Date: 16.3.2016
University of Florida Institute of Food and Agricultural Sciences researchers may have found a key to converting algae to fuel. The scientists have found what researchers call a "transcription factor," called ROC40.
Bala Rathinasabapathi, a UF/IFAS professor of horticultural sciences, likened a transcription factor's role in controlling the expression of many genes inside the algae cells to a policeman controlling a large crowd.
To draw lipids out of algae, scientists must starve the algae of nitrogen. Among the hundreds of proteins modulated by nitrogen starvation, the synthesis of ROC40 was the most induced when the cells made the most oil. The high induction of that protein suggested to scientists that it could be playing an important biological role, said Elton Gonçalves, a former UF/IFAS doctoral student. In fact, the team's research showed that ROC40 helps control lipid production when the algal cells were starved of nitrogen.
"Our discovery about the ROC40 protein suggests that it may be increasing the expression of genes involved in the synthesis of oil in microalgae," Rathinasabapathi said.

→ **Check your understanding**
[1] In the algae article, what must scientists do to the algae to draw lipids out of them?
[2] Write out the algae article word for word from "Date: 16.3.2016" to "a large crowd.".

→ **Study material**
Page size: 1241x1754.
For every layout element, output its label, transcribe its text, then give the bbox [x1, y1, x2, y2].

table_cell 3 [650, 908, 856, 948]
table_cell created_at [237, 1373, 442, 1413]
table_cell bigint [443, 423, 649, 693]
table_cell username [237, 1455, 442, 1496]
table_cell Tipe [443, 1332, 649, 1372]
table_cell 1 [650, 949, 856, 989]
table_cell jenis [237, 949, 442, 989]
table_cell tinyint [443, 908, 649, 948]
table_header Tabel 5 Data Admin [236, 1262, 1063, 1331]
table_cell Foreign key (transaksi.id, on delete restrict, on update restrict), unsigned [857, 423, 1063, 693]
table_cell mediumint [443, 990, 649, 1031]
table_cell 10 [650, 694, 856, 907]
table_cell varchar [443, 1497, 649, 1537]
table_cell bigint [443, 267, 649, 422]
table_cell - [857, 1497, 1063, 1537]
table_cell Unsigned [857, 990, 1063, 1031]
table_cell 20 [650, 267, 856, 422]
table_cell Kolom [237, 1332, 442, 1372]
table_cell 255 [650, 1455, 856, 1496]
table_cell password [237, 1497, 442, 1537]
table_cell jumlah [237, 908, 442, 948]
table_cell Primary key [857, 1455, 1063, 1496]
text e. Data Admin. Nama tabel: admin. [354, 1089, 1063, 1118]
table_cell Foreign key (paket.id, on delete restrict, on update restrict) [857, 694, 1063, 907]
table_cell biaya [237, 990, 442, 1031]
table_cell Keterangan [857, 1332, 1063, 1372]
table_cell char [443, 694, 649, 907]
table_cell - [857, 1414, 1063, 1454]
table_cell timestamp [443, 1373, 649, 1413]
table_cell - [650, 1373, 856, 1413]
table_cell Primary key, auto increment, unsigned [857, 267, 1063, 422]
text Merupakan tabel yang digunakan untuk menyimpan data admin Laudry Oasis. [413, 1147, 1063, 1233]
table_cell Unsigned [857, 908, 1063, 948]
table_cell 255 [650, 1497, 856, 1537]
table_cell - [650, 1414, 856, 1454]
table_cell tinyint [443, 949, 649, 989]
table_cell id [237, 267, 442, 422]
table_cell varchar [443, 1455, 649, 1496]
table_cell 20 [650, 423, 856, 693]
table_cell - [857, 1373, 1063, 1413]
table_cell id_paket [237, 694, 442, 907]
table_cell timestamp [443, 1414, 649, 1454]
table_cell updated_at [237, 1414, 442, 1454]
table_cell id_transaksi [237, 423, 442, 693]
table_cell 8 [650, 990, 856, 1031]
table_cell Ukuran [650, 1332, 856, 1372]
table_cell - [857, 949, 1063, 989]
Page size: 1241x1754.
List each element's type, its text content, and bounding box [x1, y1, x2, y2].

→ **Answers for each item**
[1] They must starve the algae of nitrogen.

[2]
Date: 16.3.2016
University of Florida Institute of Food and Agricultural Sciences researchers may have found a key to converting algae to fuel. The scientists have found what researchers call a "transcription factor," called ROC40.
Bala Rathinasabapathi, a UF/IFAS professor of horticultural sciences, likened a transcription factor's role in controlling the expression of many genes inside the algae cells to a policeman controlling a large crowd.